On the other hand, there is a growing amount of research insinuating that total elimination of the SNS diminishes aspects of fracture healing. Our understanding of the effects of total sympathectomy has been greatly enhanced through the strategic use of neurotoxins like 6-hydroxydopamine (6-OHDA) [
17,
120]. This potent compound is known for its deleterious impact on peripheral sympathetic nerve fibers, culminating in the interrupted production of norepinephrine [
17,
120]. For example, upon injecting 6-OHDA into a mouse model, the measured amount of mineralized bone was decreased and the structural integrity of bones was compromised in the time period following femoral fractures, thereby underlining the crucial role of the SNS in optimal bone recovery post-trauma [
120]. Further, in a second study that examined the femoral fracture healing trajectory in mice devoid of sympathetic innervation due to 6-OHDA application, mice displayed decreased bone stability and a pronounced delay in bony callus development [
17]. This provides additional evidence for the integral role of the SNS during bone repair. However, it is important to note that pharmacological drugs, like 6-OHDA, that were used in these studies may have poorly characterized impacts on the bone microenvironment that could also impact these results [
121].
Finally, the SNS’s function may extend to pain modulation during fracture healing [
7]. Following a fracture, several neurotransmitters, cytokines, and growth factors are released which cause the proliferation of new sympathetic fibers that augment the perception of pain during the healing trajectory [
50,
122]. However, while some experiments have found evidence for a heightened threshold for touch sensitivity after fracture in completely sympathectomized mice, another experiment concluded that mice treated with 6-OHDA displayed no difference in withdrawal thresholds [
7,
17,
123]. In light of these research findings, the role of the SNS in fracture healing is revealed as profoundly complex, encompassing not only the physical repair process but also potentially the modulation of pain perception.

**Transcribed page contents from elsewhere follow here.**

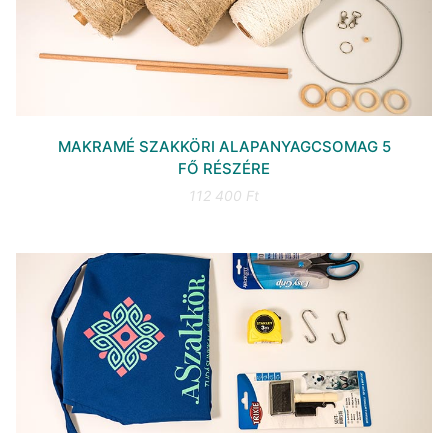
MAKRAMÉ SZAKKÖRI ALAPANYAGCSOMAG 5
FŐ RÉSZÉRE
112 400 Ft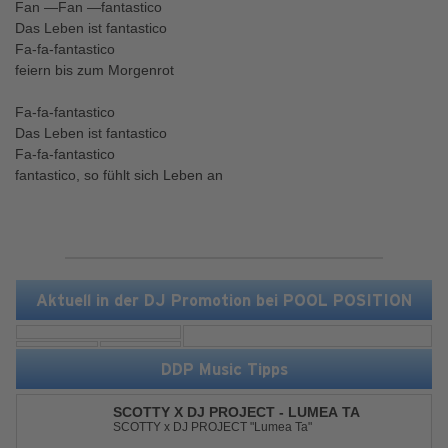
Fan —Fan —fantastico
Das Leben ist fantastico
Fa-fa-fantastico
feiern bis zum Morgenrot
Fa-fa-fantastico
Das Leben ist fantastico
Fa-fa-fantastico
fantastico, so fühlt sich Leben an
Aktuell in der DJ Promotion bei POOL POSITION
DDP Music Tipps
SCOTTY X DJ PROJECT - LUMEA TA
SCOTTY x DJ PROJECT "Lumea Ta"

The Impact of Stress and Sympathetic Nervous System Activation on Fracture Healing
Chronic stress and its resultant chronic activation of the SNS are recognized as potential hindrances to the healing process [
124,
125,
126••,
127]. Through the continuous release of norepinephrine, chronic stress induces a dysregulation of immune responses that can deleteriously affect fracture healing [
126••,
128,
129]. Chronic stress can be induced in mice via the chronic subordinate colony housing paradigm, in which male mice are continuously exposed to a dominant male aggressor. In mice with fractures who are experiencing chronic stress, researchers have demonstrated reduced neoangiogenesis at the fracture site, decreased rates of chondrocyte-to-osteoblast transdifferentiation, and poor functional fracture healing outcomes when compared to controls [
126••]. Additional evidence exists for the idea that chronic stress impairs endochondral ossification [
127]. Further, an imbalanced immune response to fractures, characterized by increased neutrophils and decreased lymphocytes at the fracture site, was shown to be mediated by adrenergic signaling in chronically stressed mice [
126••].
Chronic stress is also known to influence pain perception and may theoretically exacerbate pain experiences associated with fractures [
130‐
132]. This has significant implications for patient comfort and recovery, particularly in instances of complex or slow-healing fractures. In the case of complex regional pain syndrome, lumbar sympathetic blocks have beneficial impacts on pain and functionality, suggesting a potential area for investigation for the treatment of chronic stress-induced pain in fracture patients [
133,
134]. Further research is necessary to elucidate the relationship between the SNS, chronic stress, and fracture healing more comprehensively, particularly with regard to how chronic stress affects the nervous system’s involvement in the various stages of fracture healing. Understanding these interactions may lead to the development of more effective therapeutic strategies for fracture healing, potentially by targeting the SNS or stress response directly.